参阅文档《Usage examples》。此处的改动是对categorical features的处理,要自己先转换为factor类型,然后catboost.load_pool()的参数cat_features就没有用了,Catboost会根据输入的dataframe自动处理,文档没有更新, 8-( ,然后基本测试就通过了。
>devtools::install_url('https://github.com/catboost/catboost/releases/download/v1.1.1/catboost-R-Windows-1.1.1.tgz', INSTALL_opts = c("--no-multiarch", "--no-test-load"))
library(catboost)
# ---------------------------------------------------------------------------------------
# Load a dataset with numerical features, define the training parameters and start the training:
dataset = matrix(c(1900,7,
1896,1,
1896,41),
nrow=3,
ncol=2,
byrow = TRUE)
label_values = c(0,1,1)
fit_params <- list(iterations = 100,
loss_function = 'Logloss')
pool = catboost.load_pool(dataset, label = label_values)
model <- catboost.train(pool, params = fit_params)
head(pool, n = 2)
prediction <- catboost.predict(model, pool, prediction_type = 'Class')
# -------------------------------------------------------------------------------------
# Load a dataset with numerical features, define the training parameters and start the training on GPU:
dataset = matrix(c(1900,7,
1896,1,
1896,41),
nrow=3,
ncol=2,
byrow = TRUE)
label_values = c(0,1,1)
fit_params <- list(iterations = 100,
loss_function = 'Logloss',
task_type = 'GPU')
pool = catboost.load_pool(dataset, label = label_values)
model <- catboost.train(pool, params = fit_params)
head(pool, n = 2)
prediction <- catboost.predict(model, pool, prediction_type = 'Class')
# --------------------------------------------------------------------------------------
# Load a dataset with numerical and categorical features, define the training parameters and start the training:
countries = c('RUS','USA','SUI')
years = c(1900,1896,1896)
phone_codes = c(7,1,41)
domains = c('ru','us','ch')
dataset = data.frame(countries, years, phone_codes, domains)
dataset$countries<-as.factor(dataset$countries)
dataset$domains<-as.factor(dataset$domains)
label_values = c(0,1,1)
fit_params <- list(iterations = 100,
loss_function = 'Logloss',
ignored_features = c(4,9),
border_count = 32,
depth = 5,
learning_rate = 0.03,
l2_leaf_reg = 3.5)
# pool = catboost.load_pool(dataset, label = label_values, cat_features = c(0,3))
pool = catboost.load_pool(dataset, label = label_values)
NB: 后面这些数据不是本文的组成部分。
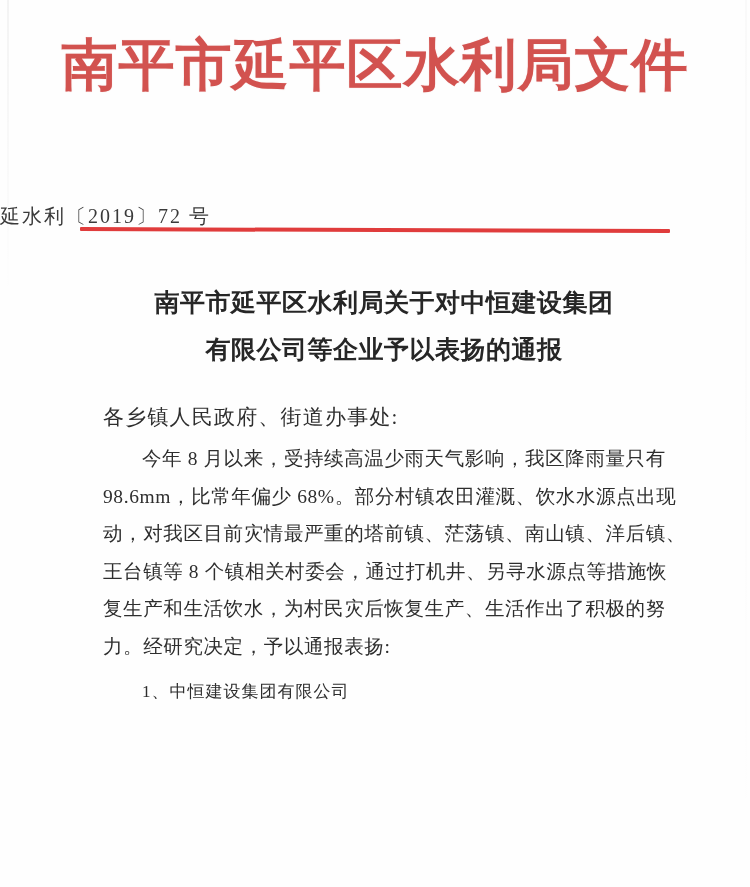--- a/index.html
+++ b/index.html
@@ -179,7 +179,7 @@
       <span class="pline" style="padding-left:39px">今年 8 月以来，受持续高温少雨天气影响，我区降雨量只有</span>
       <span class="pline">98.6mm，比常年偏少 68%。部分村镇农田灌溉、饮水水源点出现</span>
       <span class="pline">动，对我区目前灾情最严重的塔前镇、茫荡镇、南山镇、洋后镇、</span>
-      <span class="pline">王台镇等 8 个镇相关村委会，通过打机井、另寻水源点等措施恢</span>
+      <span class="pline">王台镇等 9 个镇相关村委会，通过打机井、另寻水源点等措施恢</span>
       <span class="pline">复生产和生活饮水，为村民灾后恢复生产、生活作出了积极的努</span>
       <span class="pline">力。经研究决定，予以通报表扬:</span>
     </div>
model <- catboost.train(pool, params = fit_params)
prediction <- catboost.predict(model, pool, prediction_type = 'Class')
# -----------------------------------------------------------------------------------
# Load a dataset with numerical and categorical features, define the training parameters and start the training on GPU:
countries = c('RUS','USA','SUI')
years = c(1900,1896,1896)
phone_codes = c(7,1,41)
domains = c('ru','us','ch')
dataset = data.frame(countries, years, phone_codes, domains)
dataset$countries<-as.factor(dataset$countries)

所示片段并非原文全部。